The students are also expected to do a question like 12 – 7, by noticing that 12 is 2 away from 10, so if you could do 12 – 2 to get 10, you’d just have to take away 5 more (since 7 – 2 = 5) so the problem becomes 10 – 5 which is ‘obviously’ 5.

Finally, students are taught the doubles of each number so they can add two number that are very close together, like 7 + 9 by doing 2*7 + 2 = 16 (since 9 is 2 more than 7).

Now I am not a specialist in early childhood education. I certainly can’t be expected to know as much as the new Teach For America Early Childhood Education director Brittany Toll, who I believe taught lower elementary for two years. But I have some experience as the father of a precocious five year old.

When my daughter Sarah was about 7 months old, I got the very stupid idea that I would train her to be the youngest ever solver of the Rubik’s cube. So I got a cube and removed all the stickers except for two white stickers. My plan was to have her ‘discover’ how to get the two white stickers together and then I’d slowly add more of the stickers until she could do the whole cube. I didn’t force her to practice, but I would conveniently leave this custom cube around the apartment to see if it would interest her. I learned pretty quickly that you can’t force someone to understand something that they are not ready for yet. I gave up on the training and Sarah still has no interest in the cube (and she’s way past the world record age anyway.)

A private joke I have with my wife is “Seven … beven” since about six months ago I thought I’d work with Sarah on her number sense. I said “Let’s play a game where I say a number and you say what number comes next.” I found that when I’d say 5, she’d have to start counting from one until she got to five and then went one more, rather than just start at 5. So I was quizzing her and she was getting a bit better at this. I said 3 and she said “Three, four.” I said 9 and she said “Nine, ten.” Then I said 7, and she said “Seven … beven” indicating that the game was over.

Here are some videos illustrating what happens when you try to teach something developmentally inappropriate. I hope nobody sees these as me exploiting my children. I think of my blog readers as my friends and my kids are so cute I can’t resist. But if people feel strongly that I should remove the videos, please say something in the comments, and if enough people do, I’ll take down the videos.

Here’s my daughter trying to teach my almost two year old son a complicated color matching game before he’s developmentally ready.

Here’s Sarah when she was about 2 1/2 trying to teach me how to properly drink from a sippy cup and properly say “ahhhh” afterwards, before I was developmentally ready.

If a child is struggling with addition or subtraction conceptually, counting methods are a better fit than combination methods, and certainly no less rigorous than doubling or recombining. It is far more important that the student is convinced that the algorithm works and gives a consistent and true answer than to memorize a specific method.

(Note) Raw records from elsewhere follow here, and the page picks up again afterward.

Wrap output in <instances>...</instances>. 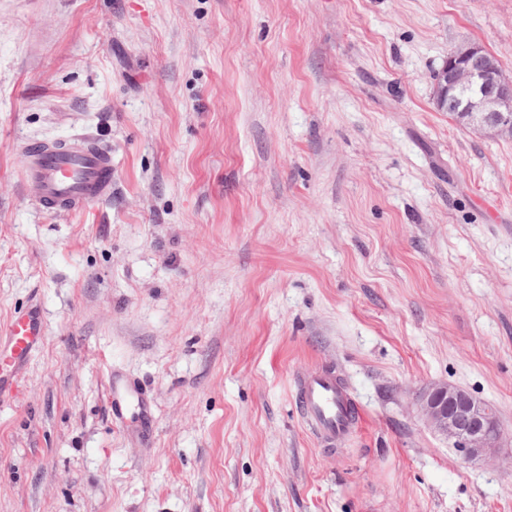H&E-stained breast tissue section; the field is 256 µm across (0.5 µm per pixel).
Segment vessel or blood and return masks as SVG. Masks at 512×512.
I'll return each instance as SVG.
<instances>
[{
    "mask_svg": "<svg viewBox=\"0 0 512 512\" xmlns=\"http://www.w3.org/2000/svg\"><path fill=\"white\" fill-rule=\"evenodd\" d=\"M25 183L43 209L57 213L78 210L110 196L112 154L82 137L35 143L25 150ZM43 336V324L34 309L17 314L0 330V396L13 392ZM111 392L116 411L133 402L140 420L150 419L151 405L135 387L118 382ZM297 396L306 425L326 445H335L349 434L353 424L350 396L335 375L324 371L306 374Z\"/></svg>",
    "mask_w": 512,
    "mask_h": 512,
    "instance_id": "obj_1",
    "label": "vessel or blood"
}]
</instances>
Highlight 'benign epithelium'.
I'll return each instance as SVG.
<instances>
[{"label":"benign epithelium","mask_w":512,"mask_h":512,"mask_svg":"<svg viewBox=\"0 0 512 512\" xmlns=\"http://www.w3.org/2000/svg\"><path fill=\"white\" fill-rule=\"evenodd\" d=\"M435 102L438 110L457 113L469 126L512 139V71L479 45L464 44L448 54L437 75ZM417 404L426 425L465 460L496 456L501 429L492 404L446 383L422 388Z\"/></svg>","instance_id":"benign-epithelium-1"}]
</instances>
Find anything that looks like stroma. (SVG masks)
Returning a JSON list of instances; mask_svg holds the SVG:
<instances>
[{
    "mask_svg": "<svg viewBox=\"0 0 512 512\" xmlns=\"http://www.w3.org/2000/svg\"><path fill=\"white\" fill-rule=\"evenodd\" d=\"M463 43L512 70V0H0V327H44L0 512H512V140L437 109ZM74 133L112 194L41 211L24 147ZM311 369L355 401L333 448ZM434 383L496 407L495 459ZM304 421L327 446H336L352 429L347 387L330 372L306 374L297 391ZM112 408L122 413L128 405L129 400L134 399L137 405V415L141 423L147 422L151 418V405L146 397L143 396L135 387L122 382L111 383ZM417 404L426 425L451 441L465 460L479 462L496 456L501 429L492 404L448 383L422 388Z\"/></svg>",
    "mask_w": 512,
    "mask_h": 512,
    "instance_id": "35a3bbf8",
    "label": "stroma"
}]
</instances>
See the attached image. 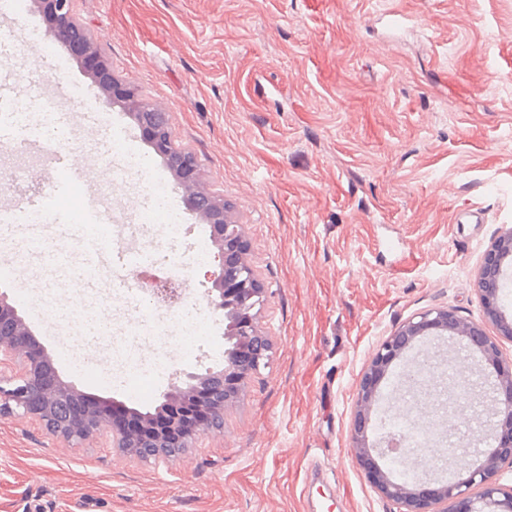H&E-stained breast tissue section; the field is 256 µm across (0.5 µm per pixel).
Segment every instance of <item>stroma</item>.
<instances>
[{
    "label": "stroma",
    "mask_w": 512,
    "mask_h": 512,
    "mask_svg": "<svg viewBox=\"0 0 512 512\" xmlns=\"http://www.w3.org/2000/svg\"><path fill=\"white\" fill-rule=\"evenodd\" d=\"M117 78L159 102L192 151L202 188L223 194L268 288L258 328L272 361L245 381L206 436L165 465L91 440L75 447L27 419L0 417V512H393L348 452L361 373L393 326L439 306L480 314L482 253L512 227V0H74ZM394 11L400 23L385 24ZM16 33L0 57L20 88L77 83L62 108L102 104L85 68L52 73ZM77 130L66 148L98 181L121 165ZM45 157L0 139V198ZM51 257L25 268L53 301L18 309L49 352L64 314L96 300L95 327L122 336L131 313L109 273L87 290L81 261H55L65 229L15 224ZM216 250L188 216L155 264L182 256L191 334L171 370L224 362V314L205 292ZM84 370L57 362L88 395L124 402L99 383L112 369L94 340ZM323 480L305 481L312 465Z\"/></svg>",
    "instance_id": "1"
}]
</instances>
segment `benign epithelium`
<instances>
[{
  "label": "benign epithelium",
  "instance_id": "7a95c632",
  "mask_svg": "<svg viewBox=\"0 0 512 512\" xmlns=\"http://www.w3.org/2000/svg\"><path fill=\"white\" fill-rule=\"evenodd\" d=\"M35 2L41 12L53 15L48 35L55 42L67 52L79 53L81 59H94L91 74L103 92V102L109 105L122 99L128 104L131 119L168 164L186 209L208 225L218 253L209 273L211 288L206 298L210 307L224 312V368L175 373L152 412L91 397L62 378L48 350L37 341L7 294L1 292L0 415L27 417L76 446L98 437L138 460L166 464L173 456L164 449L192 448L205 436L222 431L226 405L236 395L238 385L269 364L271 343L258 329V315L267 301L268 289L248 258L242 225L224 215V196L200 187L197 159L178 148L162 107H140L143 98L138 89L112 73L111 63L73 12L72 0ZM511 267L509 228L482 255L475 283L480 303L478 318L464 319L448 306L424 310L391 330L362 371L350 425L349 452L370 486L395 505L396 512H512V488L498 481L502 468L512 466V357L503 352V343H512V318L501 307V292ZM424 337H460L490 369L492 387L484 398L495 414L489 430L494 447L483 453L480 466L469 470L463 480H399L378 463V458L399 447V441L391 436L372 444L368 440L382 382ZM202 389L206 399L198 404V423L182 426L160 420L169 405Z\"/></svg>",
  "mask_w": 512,
  "mask_h": 512
}]
</instances>
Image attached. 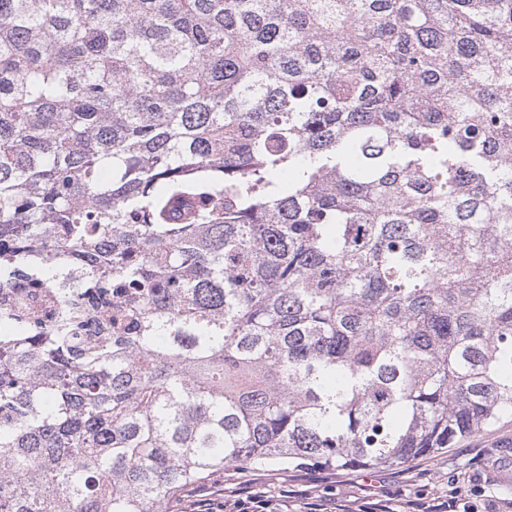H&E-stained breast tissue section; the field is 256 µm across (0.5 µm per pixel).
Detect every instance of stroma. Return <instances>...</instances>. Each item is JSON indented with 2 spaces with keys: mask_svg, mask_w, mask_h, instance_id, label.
<instances>
[{
  "mask_svg": "<svg viewBox=\"0 0 512 512\" xmlns=\"http://www.w3.org/2000/svg\"><path fill=\"white\" fill-rule=\"evenodd\" d=\"M248 492L302 512L306 501L327 500L329 512H449L454 488L481 512L487 496L496 512H512V422L468 438L434 457L379 469L269 466L227 469L186 490V499L216 487Z\"/></svg>",
  "mask_w": 512,
  "mask_h": 512,
  "instance_id": "1",
  "label": "stroma"
}]
</instances>
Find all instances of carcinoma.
Masks as SVG:
<instances>
[{
	"label": "carcinoma",
	"instance_id": "carcinoma-1",
	"mask_svg": "<svg viewBox=\"0 0 512 512\" xmlns=\"http://www.w3.org/2000/svg\"><path fill=\"white\" fill-rule=\"evenodd\" d=\"M0 512H160L512 421V0H0Z\"/></svg>",
	"mask_w": 512,
	"mask_h": 512
}]
</instances>
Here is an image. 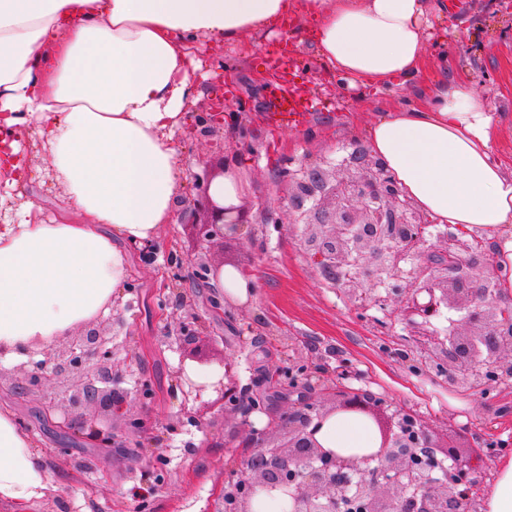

Take the 9+7 example. To make a ten is cognitively complex, involving a memorized concept, some understanding of betweenness, and remembering and manipulating several intermediate values. I’d have had to repeat these steps hundreds of times to be convinced that this algorithm is true (without the advantage of having variables).

Given x,y in Naturals, where x+y>10, and y<x<10. Find the sum by "making a ten:"

1. Recognize the sum is greater than ten.

2. Recall the rule: the sum of 10 and some digit, d, is 1d.

3. Apply an understanding of betweenness to determine that y<x<10.

4. Subtract and hold a value in memory: 10-x.

5. Subtract and hold a second value in memory: d=y-(10-x).

6. Add the first intermediate value to x to make 10: x+(10-x)=10.

7. Apply the rule: 10+d=1d.

The "make a ten" algorithm for x+y is six or seven steps to obtain "x+(10-x)+y-(10-x)," with no guarantee that the student understands where the result comes from (because step 6 can be skipped and the result replaced with 10 every time, without affecting the answer). It does not sound like a strategy for a student struggling with addition concepts. It may be okay for an advanced first- or second-grader (and even then, it is perilous if she doesn't convince herself of it's truth on her own).